Paulo escreveu esse versículo em uma carta endereçada a uma igreja que havia na cidade de Corinto. O público alvo desta mensagem era pessoas que já professaram publicamente a fé em Cristo; que realmente criam nele como salvador de suas vidas. A essa altura da história (55 d.C.), as boas novas de Cristo já haviam sido espalhadas pelo mundo do primeiro século. Um dos meios pelo qual o mundo soube da vida de Jesus foi através do próprio apóstolo Paulo, em suas muitas viagens. Ele, inclusive, levou o evangelho para a cidade de Corinto. Uma das formas que o apóstolo encontrou de continuar ensinado, exortando e esclarecendo os assuntos referentes a vida cristã, foi por meio de cartas - que compõem boa parte do nosso Novo Testamento. E nesse caráter exortativo, o conteúdo da mensagem que essas cartas carregavam era a recomendação de um padrão de vida semelhante ao de Cristo (Ef 4:1; 5:1; 6:1-5; Fp 1:27; 2:5). Essa é a vontade de Deus: que seus filhos vivam como o seu Filho! Dessa forma, só há sentido em imitar Jesus para aqueles que realmente o tem como Salvador de suas vidas. Esse processo de imitação é chamado de santificação!

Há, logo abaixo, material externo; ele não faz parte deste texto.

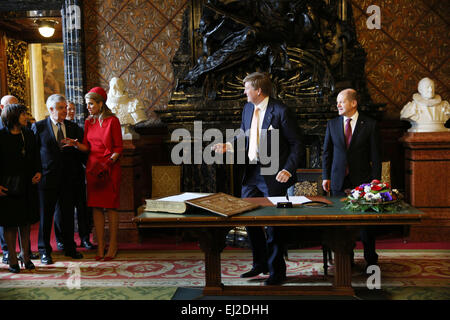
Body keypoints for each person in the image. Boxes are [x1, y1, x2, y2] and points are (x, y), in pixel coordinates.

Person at [213, 72, 302, 285]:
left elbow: (297, 144)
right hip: (252, 172)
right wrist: (229, 145)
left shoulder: (281, 111)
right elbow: (244, 134)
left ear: (258, 90)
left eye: (246, 88)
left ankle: (276, 271)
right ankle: (259, 263)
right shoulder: (247, 109)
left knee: (273, 225)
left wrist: (288, 170)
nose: (244, 92)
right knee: (248, 218)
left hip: (274, 175)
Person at [322, 88, 381, 269]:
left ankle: (370, 257)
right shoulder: (332, 124)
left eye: (342, 101)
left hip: (362, 181)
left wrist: (375, 180)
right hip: (338, 179)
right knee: (341, 221)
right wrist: (326, 177)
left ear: (353, 103)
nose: (338, 105)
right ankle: (345, 258)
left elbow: (376, 156)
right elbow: (327, 153)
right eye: (338, 102)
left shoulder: (370, 124)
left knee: (365, 223)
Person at [64, 87, 123, 261]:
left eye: (90, 104)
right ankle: (100, 246)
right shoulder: (88, 122)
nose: (88, 107)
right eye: (87, 104)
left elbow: (118, 148)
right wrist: (75, 144)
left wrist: (108, 164)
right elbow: (87, 147)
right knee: (96, 207)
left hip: (110, 168)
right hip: (92, 169)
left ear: (100, 103)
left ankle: (113, 245)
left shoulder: (113, 121)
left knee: (111, 207)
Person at [31, 94, 84, 264]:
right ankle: (44, 250)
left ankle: (69, 247)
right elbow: (34, 155)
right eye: (61, 108)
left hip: (68, 179)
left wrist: (76, 146)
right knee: (46, 216)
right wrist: (37, 172)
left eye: (65, 107)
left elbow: (81, 152)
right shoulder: (38, 127)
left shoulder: (73, 127)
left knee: (67, 215)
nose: (65, 111)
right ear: (51, 109)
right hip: (46, 179)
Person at [0, 104, 42, 273]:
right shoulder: (1, 136)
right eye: (23, 114)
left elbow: (36, 156)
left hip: (27, 184)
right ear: (12, 116)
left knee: (25, 223)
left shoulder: (29, 134)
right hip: (7, 186)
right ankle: (12, 258)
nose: (26, 116)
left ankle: (25, 256)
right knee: (10, 224)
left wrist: (38, 171)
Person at [53, 101, 94, 250]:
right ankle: (61, 240)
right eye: (66, 109)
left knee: (82, 208)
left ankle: (85, 238)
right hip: (58, 175)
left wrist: (76, 146)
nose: (69, 111)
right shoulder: (52, 127)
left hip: (76, 173)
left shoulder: (76, 128)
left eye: (71, 109)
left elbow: (85, 150)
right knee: (61, 210)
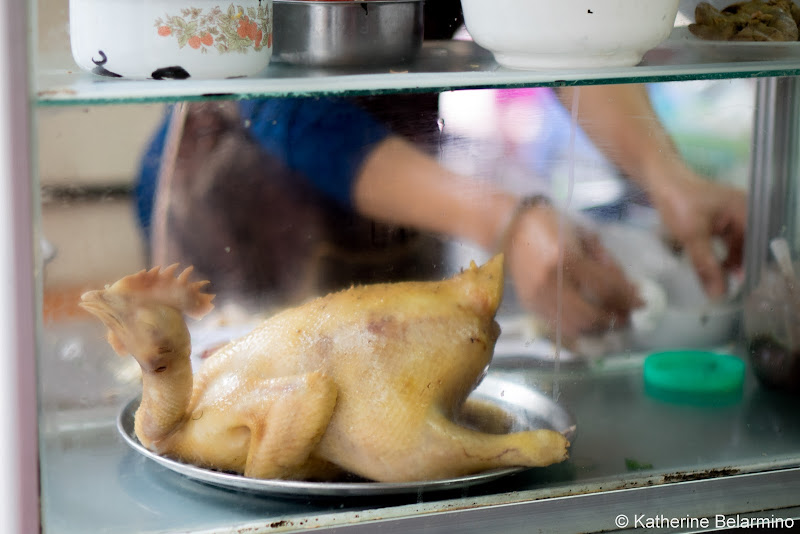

Entretanto, mesmo pessoas que não depositam inteiramente sua fé em Cristo reconhecem que ele foi um homem de caráter  e continua sendo um exemplo mundial para ser seguido. As suas atitudes e os seus ensinamentos devem ter um espaço na educação humana sobre ética e responsabilidade social. Ele sustentou as suas teses e, mesmo sofrendo pressão religiosa e política por parte dos judeus e do governo romano, não negou a sua personalidade, preferindo morrer do que ver sua ideologia morta. Seu pensamento movimentou uma multidão de pessoas que, acima de tudo, lutavam pelos direitos dos pobres e pela inclusão dos marginalizados. É assim que o mundo ver a Cristo. Será que "seguir o exemplo de Cristo" é a solução para a humanidade? Vou melhorar a minha pergunta: será que pessoas que não depositaram sua fé no sacrifício de Cristo podem ser transformadas somente por seguir o exemplo de Jesus? A ênfase para a salvação do pecador deve ser no sacrifício de Cristo ou em sua vida terrena como um revolucionário? Apesar de muito do que foi citado no início desse parágrafo ser verdadeiro, há um perigo mortal em confiar na restauração da humanidade sendo pragmático sobre o exemplo de Jesus.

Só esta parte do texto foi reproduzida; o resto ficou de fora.